> TASK DESCRIPTION
Return all of the entries below exactly as they are given.

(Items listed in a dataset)
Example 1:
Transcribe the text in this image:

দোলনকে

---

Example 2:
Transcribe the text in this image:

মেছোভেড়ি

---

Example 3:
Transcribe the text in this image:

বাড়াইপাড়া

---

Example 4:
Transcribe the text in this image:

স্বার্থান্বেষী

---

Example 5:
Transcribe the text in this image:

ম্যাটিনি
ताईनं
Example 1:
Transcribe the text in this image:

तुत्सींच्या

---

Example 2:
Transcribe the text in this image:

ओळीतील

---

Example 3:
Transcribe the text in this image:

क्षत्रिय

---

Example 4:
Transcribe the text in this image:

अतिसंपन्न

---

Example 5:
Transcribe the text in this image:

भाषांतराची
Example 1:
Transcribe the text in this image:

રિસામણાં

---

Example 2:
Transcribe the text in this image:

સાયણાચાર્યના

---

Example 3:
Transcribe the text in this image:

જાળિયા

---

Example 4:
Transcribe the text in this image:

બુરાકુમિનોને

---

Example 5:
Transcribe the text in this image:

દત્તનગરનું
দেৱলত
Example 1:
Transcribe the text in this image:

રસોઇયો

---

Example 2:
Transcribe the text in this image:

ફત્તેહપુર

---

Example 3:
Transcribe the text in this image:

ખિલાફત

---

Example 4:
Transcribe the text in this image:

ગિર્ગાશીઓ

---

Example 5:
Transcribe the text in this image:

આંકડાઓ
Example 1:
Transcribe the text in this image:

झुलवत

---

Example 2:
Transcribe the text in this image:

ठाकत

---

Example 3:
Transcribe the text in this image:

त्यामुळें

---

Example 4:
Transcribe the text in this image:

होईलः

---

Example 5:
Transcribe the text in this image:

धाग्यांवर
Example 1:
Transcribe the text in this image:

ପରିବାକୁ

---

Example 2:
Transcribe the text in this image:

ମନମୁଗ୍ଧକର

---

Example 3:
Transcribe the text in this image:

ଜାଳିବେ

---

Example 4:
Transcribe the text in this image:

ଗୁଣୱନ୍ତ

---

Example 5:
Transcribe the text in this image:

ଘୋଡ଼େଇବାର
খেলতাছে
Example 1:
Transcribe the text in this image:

> RESPONSE BOX
Example 1:
Transcribe the text in this image:

দোলনকে

---

Example 2:
Transcribe the text in this image:

মেছোভেড়ি

---

Example 3:
Transcribe the text in this image:

বাড়াইপাড়া

---

Example 4:
Transcribe the text in this image:

স্বার্থান্বেষী

---

Example 5:
Transcribe the text in this image:

ম্যাটিনি
ताईनं
Example 1:
Transcribe the text in this image:

तुत्सींच्या

---

Example 2:
Transcribe the text in this image:

ओळीतील

---

Example 3:
Transcribe the text in this image:

क्षत्रिय

---

Example 4:
Transcribe the text in this image:

अतिसंपन्न

---

Example 5:
Transcribe the text in this image:

भाषांतराची
Example 1:
Transcribe the text in this image:

રિસામણાં

---

Example 2:
Transcribe the text in this image:

સાયણાચાર્યના

---

Example 3:
Transcribe the text in this image:

જાળિયા

---

Example 4:
Transcribe the text in this image:

બુરાકુમિનોને

---

Example 5:
Transcribe the text in this image:

દત્તનગરનું
দেৱলত
Example 1:
Transcribe the text in this image:

રસોઇયો

---

Example 2:
Transcribe the text in this image:

ફત્તેહપુર

---

Example 3:
Transcribe the text in this image:

ખિલાફત

---

Example 4:
Transcribe the text in this image:

ગિર્ગાશીઓ

---

Example 5:
Transcribe the text in this image:

આંકડાઓ
Example 1:
Transcribe the text in this image:

झुलवत

---

Example 2:
Transcribe the text in this image:

ठाकत

---

Example 3:
Transcribe the text in this image:

त्यामुळें

---

Example 4:
Transcribe the text in this image:

होईलः

---

Example 5:
Transcribe the text in this image:

धाग्यांवर
Example 1:
Transcribe the text in this image:

ପରିବାକୁ

---

Example 2:
Transcribe the text in this image:

ମନମୁଗ୍ଧକର

---

Example 3:
Transcribe the text in this image:

ଜାଳିବେ

---

Example 4:
Transcribe the text in this image:

ଗୁଣୱନ୍ତ

---

Example 5:
Transcribe the text in this image:

ଘୋଡ଼େଇବାର
খেলতাছে
Example 1:
Transcribe the text in this image:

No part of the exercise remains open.